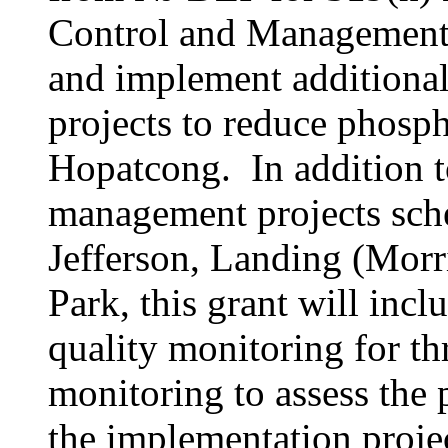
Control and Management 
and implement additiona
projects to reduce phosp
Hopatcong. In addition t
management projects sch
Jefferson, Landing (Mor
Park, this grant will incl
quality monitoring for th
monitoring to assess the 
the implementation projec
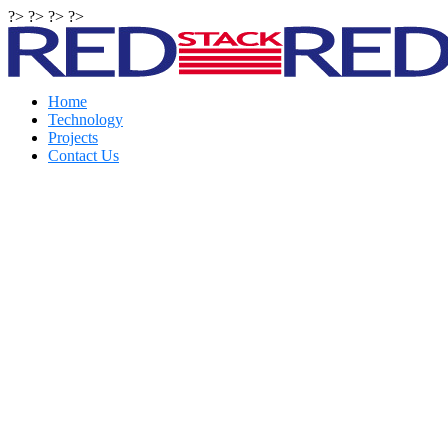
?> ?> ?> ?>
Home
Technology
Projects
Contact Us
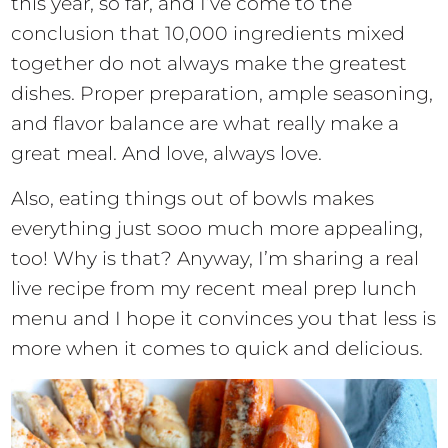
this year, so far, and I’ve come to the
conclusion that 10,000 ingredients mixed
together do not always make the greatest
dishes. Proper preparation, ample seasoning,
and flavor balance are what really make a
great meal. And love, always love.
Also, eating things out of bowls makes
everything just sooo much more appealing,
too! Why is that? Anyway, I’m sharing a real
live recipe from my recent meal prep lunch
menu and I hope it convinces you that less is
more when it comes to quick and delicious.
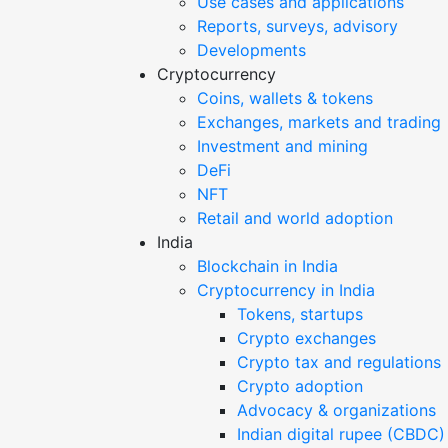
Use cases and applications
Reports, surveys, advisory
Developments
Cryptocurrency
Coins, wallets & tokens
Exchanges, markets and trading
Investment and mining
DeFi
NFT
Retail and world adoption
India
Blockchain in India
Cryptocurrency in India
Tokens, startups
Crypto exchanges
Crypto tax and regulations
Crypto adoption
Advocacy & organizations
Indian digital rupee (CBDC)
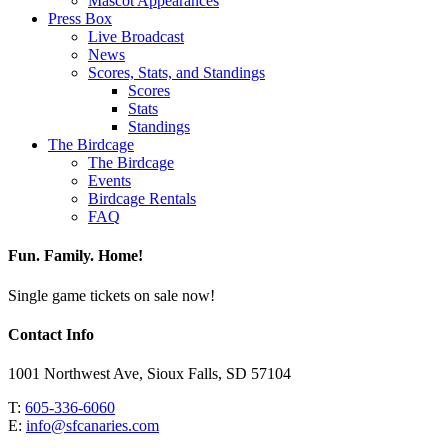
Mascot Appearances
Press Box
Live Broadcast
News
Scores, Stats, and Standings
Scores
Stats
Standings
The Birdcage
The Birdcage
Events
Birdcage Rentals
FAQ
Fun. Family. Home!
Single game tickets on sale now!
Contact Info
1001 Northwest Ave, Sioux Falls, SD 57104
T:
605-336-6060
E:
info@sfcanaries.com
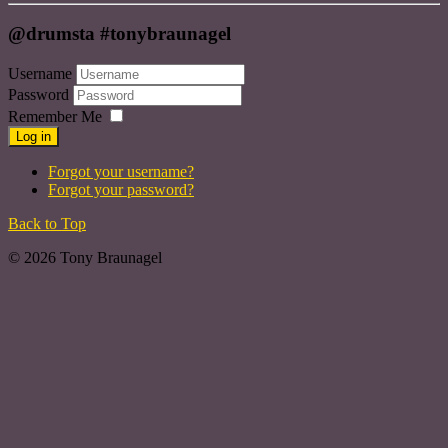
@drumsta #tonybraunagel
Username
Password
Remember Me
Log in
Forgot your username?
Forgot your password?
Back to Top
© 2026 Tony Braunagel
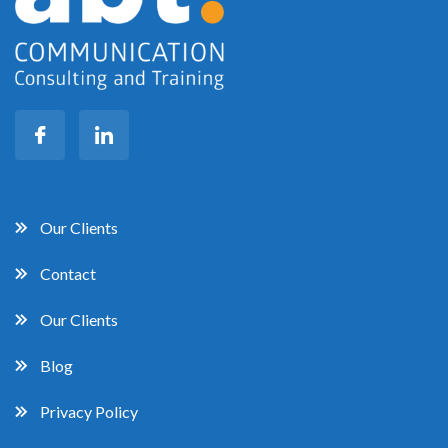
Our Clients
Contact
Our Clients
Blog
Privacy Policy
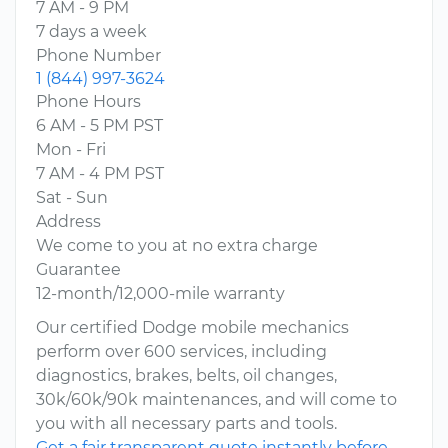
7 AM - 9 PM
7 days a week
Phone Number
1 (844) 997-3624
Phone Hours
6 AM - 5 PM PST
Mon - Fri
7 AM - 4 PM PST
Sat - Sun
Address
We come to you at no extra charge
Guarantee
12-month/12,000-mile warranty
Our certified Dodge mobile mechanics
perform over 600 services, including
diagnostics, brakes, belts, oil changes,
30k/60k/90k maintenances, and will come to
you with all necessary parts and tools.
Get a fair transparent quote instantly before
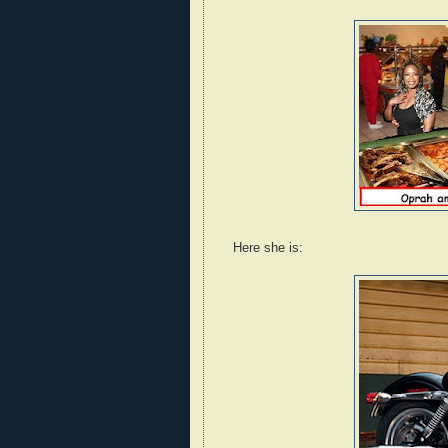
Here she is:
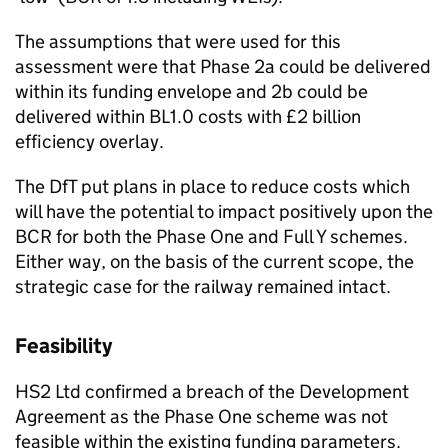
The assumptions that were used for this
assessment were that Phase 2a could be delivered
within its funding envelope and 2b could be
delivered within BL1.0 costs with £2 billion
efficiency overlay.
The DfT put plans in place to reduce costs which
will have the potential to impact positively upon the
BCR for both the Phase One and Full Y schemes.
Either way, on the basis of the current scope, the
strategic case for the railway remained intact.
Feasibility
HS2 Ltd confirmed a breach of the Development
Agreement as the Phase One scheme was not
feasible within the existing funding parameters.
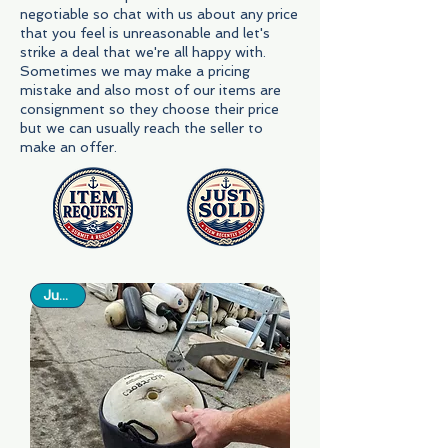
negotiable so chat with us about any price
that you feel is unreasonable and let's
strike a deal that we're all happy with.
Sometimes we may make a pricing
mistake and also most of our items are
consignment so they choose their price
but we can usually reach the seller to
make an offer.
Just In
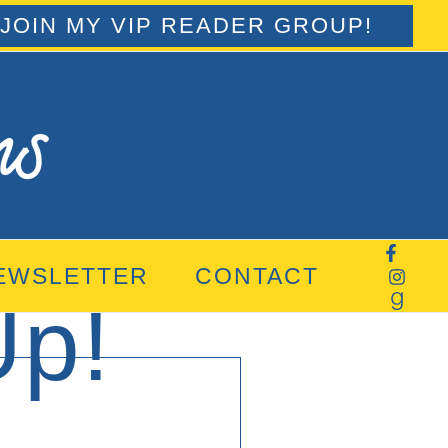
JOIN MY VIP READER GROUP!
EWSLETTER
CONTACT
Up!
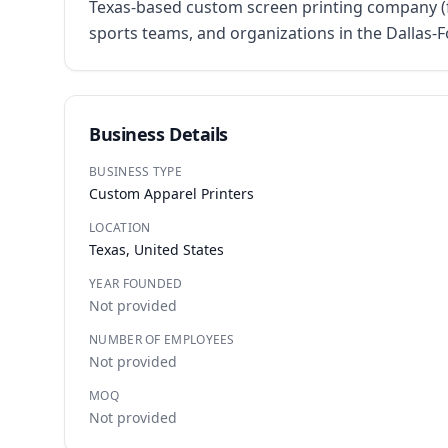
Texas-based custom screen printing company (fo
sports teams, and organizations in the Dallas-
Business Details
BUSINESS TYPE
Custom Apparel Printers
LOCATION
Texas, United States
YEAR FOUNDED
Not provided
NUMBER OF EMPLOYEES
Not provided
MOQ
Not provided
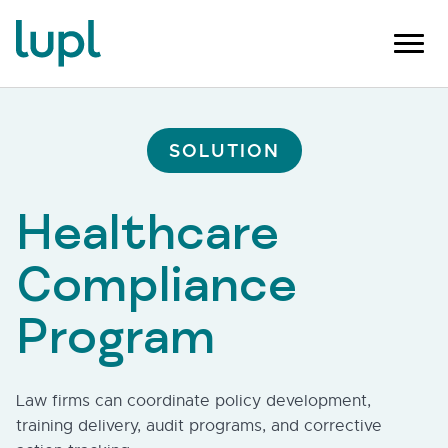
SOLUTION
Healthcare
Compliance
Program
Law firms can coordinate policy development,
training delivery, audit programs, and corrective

§ §

→ ABOUT THIS TASK
The answer must consist of the entries above, reproduced word for word, without any pictures.

→ ANSWER TO THIS EXERCISE
Control and Management 
and implement additiona
projects to reduce phosp
Hopatcong. In addition t
management projects sch
Jefferson, Landing (Mor
Park, this grant will incl
quality monitoring for th
monitoring to assess the 
the implementation projec
?> ?> ?> ?>
Home
Technology
Projects
Contact Us
this year, so far, and I’ve come to the
conclusion that 10,000 ingredients mixed
together do not always make the greatest
dishes. Proper preparation, ample seasoning,
and flavor balance are what really make a
great meal. And love, always love.
Also, eating things out of bowls makes
everything just sooo much more appealing,
too! Why is that? Anyway, I’m sharing a real
live recipe from my recent meal prep lunch
menu and I hope it convinces you that less is
more when it comes to quick and delicious.
Use cases and applications
Reports, surveys, advisory
Developments
Cryptocurrency
Coins, wallets & tokens
Exchanges, markets and trading
Investment and mining
DeFi
NFT
Retail and world adoption
India
Blockchain in India
Cryptocurrency in India
Tokens, startups
Crypto exchanges
Crypto tax and regulations
Crypto adoption
Advocacy & organizations
Indian digital rupee (CBDC)
Mascot Appearances
Press Box
Live Broadcast
News
Scores, Stats, and Standings
Scores
Stats
Standings
The Birdcage
The Birdcage
Events
Birdcage Rentals
FAQ
Fun. Family. Home!
Single game tickets on sale now!
Contact Info
1001 Northwest Ave, Sioux Falls, SD 57104
T:
605-336-6060
E:
info@sfcanaries.com
@drumsta #tonybraunagel
Username
Password
Remember Me
Log in
Forgot your username?
Forgot your password?
Back to Top
© 2026 Tony Braunagel
Our Clients
Contact
Our Clients
Blog
Privacy Policy
7 AM - 9 PM
7 days a week
Phone Number
1 (844) 997-3624
Phone Hours
6 AM - 5 PM PST
Mon - Fri
7 AM - 4 PM PST
Sat - Sun
Address
We come to you at no extra charge
Guarantee
12-month/12,000-mile warranty
Our certified Dodge mobile mechanics
perform over 600 services, including
diagnostics, brakes, belts, oil changes,
30k/60k/90k maintenances, and will come to
you with all necessary parts and tools.
Get a fair transparent quote instantly before
Here she is:
The assumptions that were used for this
assessment were that Phase 2a could be delivered
within its funding envelope and 2b could be
delivered within BL1.0 costs with £2 billion
efficiency overlay.
The DfT put plans in place to reduce costs which
will have the potential to impact positively upon the
BCR for both the Phase One and Full Y schemes.
Either way, on the basis of the current scope, the
strategic case for the railway remained intact.
Feasibility
HS2 Ltd confirmed a breach of the Development
Agreement as the Phase One scheme was not
feasible within the existing funding parameters.
negotiable so chat with us about any price
that you feel is unreasonable and let's
strike a deal that we're all happy with.
Sometimes we may make a pricing
mistake and also most of our items are
consignment so they choose their price
but we can usually reach the seller to
make an offer.
Just In
JOIN MY VIP READER GROUP!
EWSLETTER
CONTACT
Up!
Texas-based custom screen printing company (fo
sports teams, and organizations in the Dallas-
Business Details
BUSINESS TYPE
Custom Apparel Printers
LOCATION
Texas, United States
YEAR FOUNDED
Not provided
NUMBER OF EMPLOYEES
Not provided
MOQ
Not provided
SOLUTION
Healthcare
Compliance
Program
Law firms can coordinate policy development,
training delivery, audit programs, and corrective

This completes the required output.